Dies kann man auch erklären: Die Verknüpfung von Stressund Immunsystem erkennt man unter anderem daran, dass das autonome Nervensystem und die sogenannte Hypophysen-Hypothalamus-Nebennieren-Achse bei akutem Stress aktiviert werden. Bei Stress bereitet sich der Körper auf Kampf oder Flucht vor, und dafür aktiviert er sowohl das sympathische Nervensystem (Teil des vegetativen Nervensystems) als auch die Produktion von Cortisol (Stresshormon) der Nebenniere.
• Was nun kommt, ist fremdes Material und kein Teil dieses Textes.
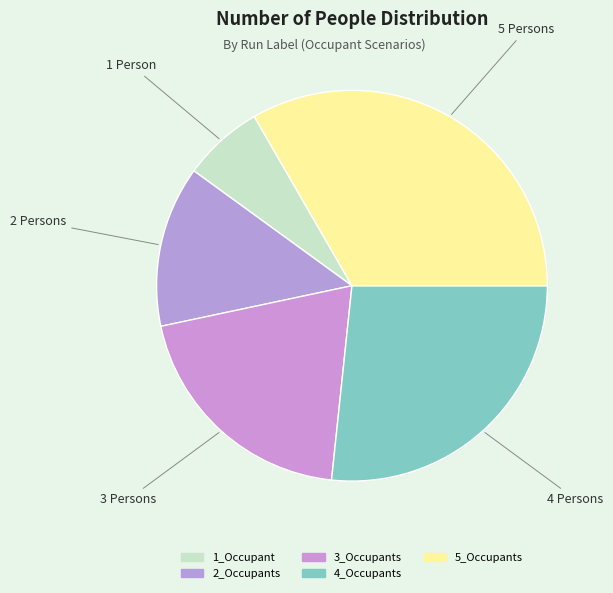

What percentage is the 2_Occupants slice, to the nearest percent?

13%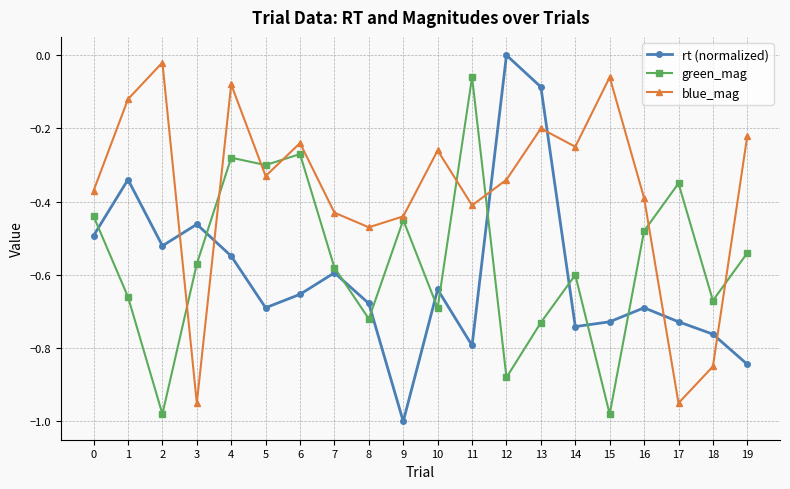

Rank the series by their average value, from highest to lowest.

blue_mag, green_mag, rt (normalized)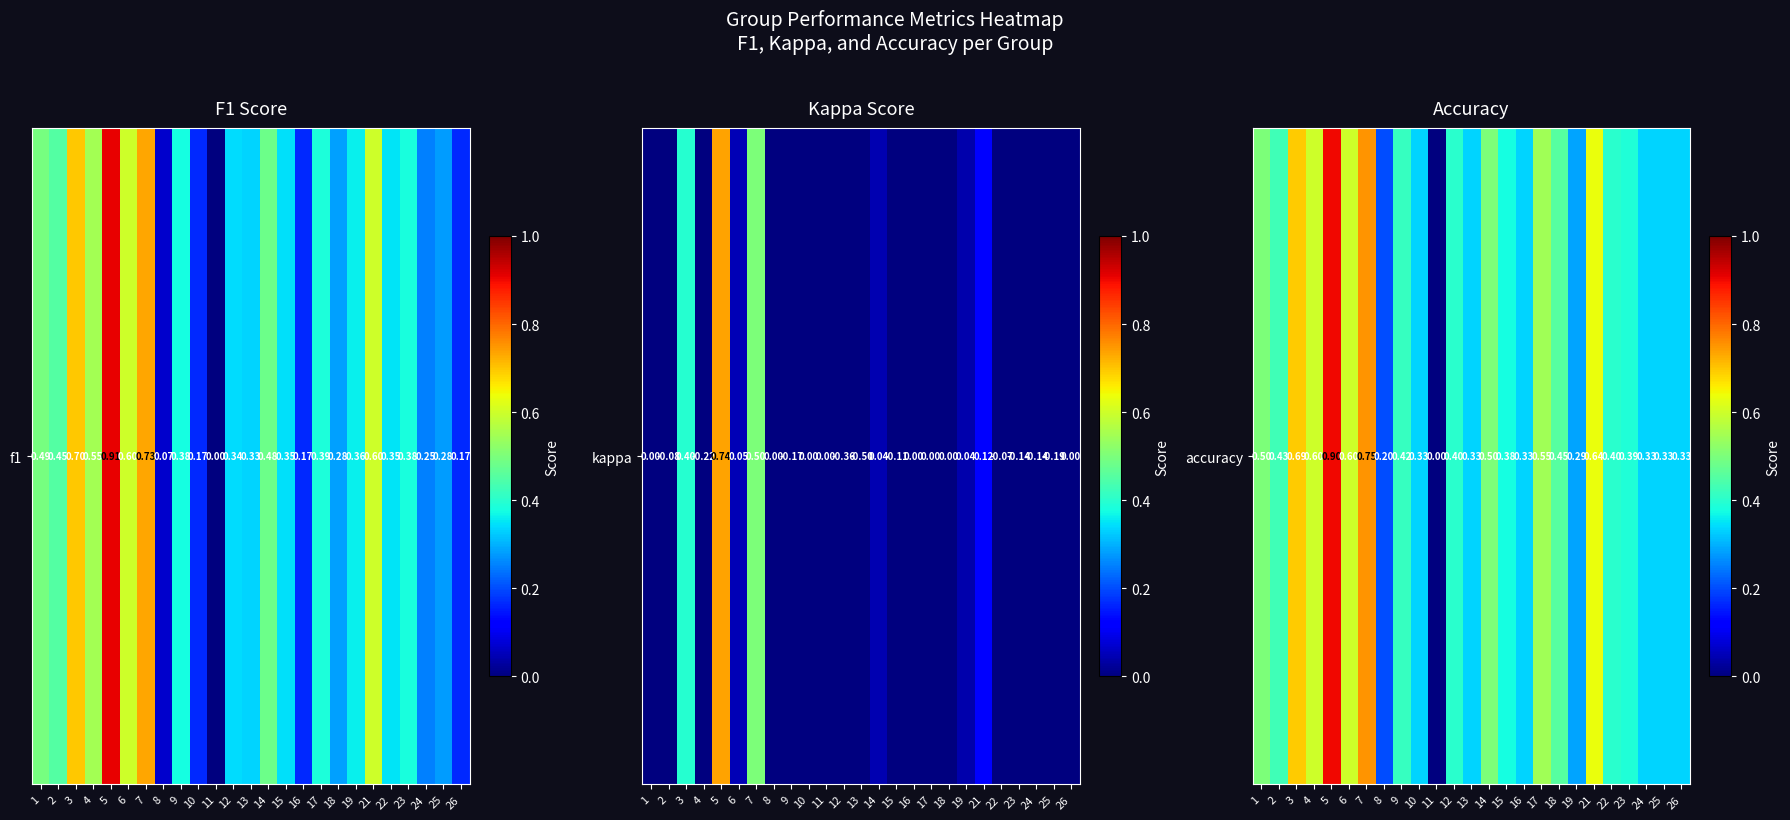

Where is the data nearest to the value 0?

11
Das sympathische Nervensystem wirkt über vermehrten Blutund Lymphfluss, gesteigerte Antigenproduktion und -präsentation sowie vermehrte Energiebereitstellung, Letzteres in Form der Steroidhormone (sie vermitteln Informationen zwischen Geweben, z. B. das Geschlechtshormon Testosteron), die die Immunzellen anregen.

Ist der Stress dauerhaft, steht die Erschöpfung der HHN-Achse im Vordergrund. Dies kann gemeinsam mit den chronisch erhöhten Zytokinspiegeln (Botenstoffe, die bei einer Reaktion des Immunsystems gebildet werden, z. B. Interleukin-6, IL-6) letztlich eine Autoimmunerkrankung auslösen.

Üblicherweise tritt eine Autoimmunerkrankung zwischen dem 20. und 50. Lebensjahr auf. Gerade wenn wir unter großem Stress stehen, beruflich oder privat stark gefordert sind, bekommen wir in vielen Fällen die ersten Schübe.

Erwiesen ist beispielsweise, dass Stress bei Hashimoto von Bedeutung ist. Auch aus diesem Grund sollte man eine negative Belastung nach Möglichkeit vermeiden. Bekannt ist auch, dass Lupus oft junge Frauen trifft, speziell vor dem Abitur. Besonders wenn der Stress in der Oberstufe zunimmt, kann er einen Schub auslösen. Spezialisten sprechen hier von Neuro-Bio-Psycho-Immunologie, dem Zusammenwirken von seelischen und körperlichen Faktoren. Die Situation beeinflusst dann, ob und wie die Erkrankung tatsächlich sichtbar wird.

Erste Schübe treten häufg in der Rushhour des Lebens auf.